आईएसएसएन: 2168-958X
Jitendra Kanodia and Greg Finn
Signaling pathways act as relay systems that drive how biological systems respond to specific environmental cues. These cues act as regulators of how cells undergo biological processes like development and normal tissue homeostasis among others. Errors in environmental cues or the ability of cells to respond to such cues leads to erroneous cellular behavior and potentially disease states like cancer. Accordingly, insghts into cell-signaling and processing can be instrumental in design of effective therapies against malignancies. A central paradigm of signaling pathways is that ligands bind to and activate cell-membrane bound receptors, which in turn leads to activation of intracellular cascades. However, to target receptor mediated signaling effectively, it may not be enough to understand the biology of the target receptor in isolation.
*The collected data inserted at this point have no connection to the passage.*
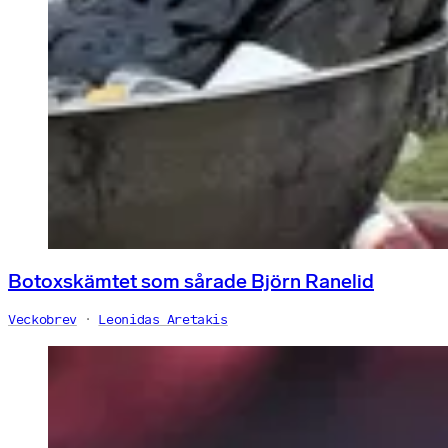
Botoxskämtet som sårade Björn Ranelid
Veckobrev
Leonidas Aretakis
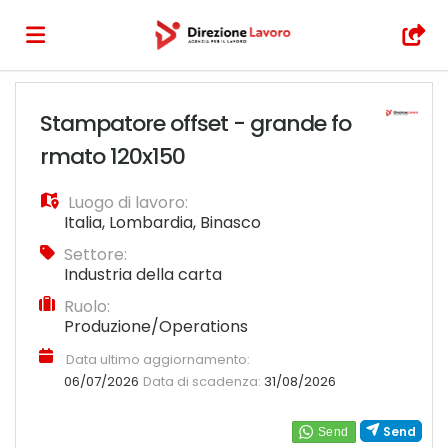
Home
Stampatore offset - grande fo
rmato 120x150
Offerte
Luogo di lavoro:
Italia
,
Lombardia
,
Binasco
di
Carica
Settore:
Industria della carta
Ruolo:
lavoro
il
Login
Produzione/Operations
Data ultimo aggiornamento:
CV
06/07/2026
Data di scadenza:
31/08/2026
Send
Interactions with other receptors of the same receptor tyrosine kinase (RTK) family or other families might be critical for understanding the signaling diversity of a particular pathway from the systems perspective. For instance, the role of kinase-dead ErbB3 receptor in the regulation of EGFR and ErbB2 has been critical for a deeper understanding of the ErbB-pathway Along similar lines, heparan sulfate glycosaminoglycans (HSGAGs) have been shown to serve as co-receptors essential for signaling through cell-surface interactions on multiple receptors such as MET and FGFRs. We have recently investigated signaling responses in the FGFR system and found a thus far unappreciated signaling mechanism. We have leveraged a data-driven mechanistic modeling approach to examine the role of FGF2-dependent FGFR signaling driven by FGF2-HSGAG-FGFR1 trimeric complexes. The insights gained from this work can be useful for targeting the FGFR pathway but also to reveal greater insights into the fundamental principles of signaling pathway regulation by HSGAGs in general.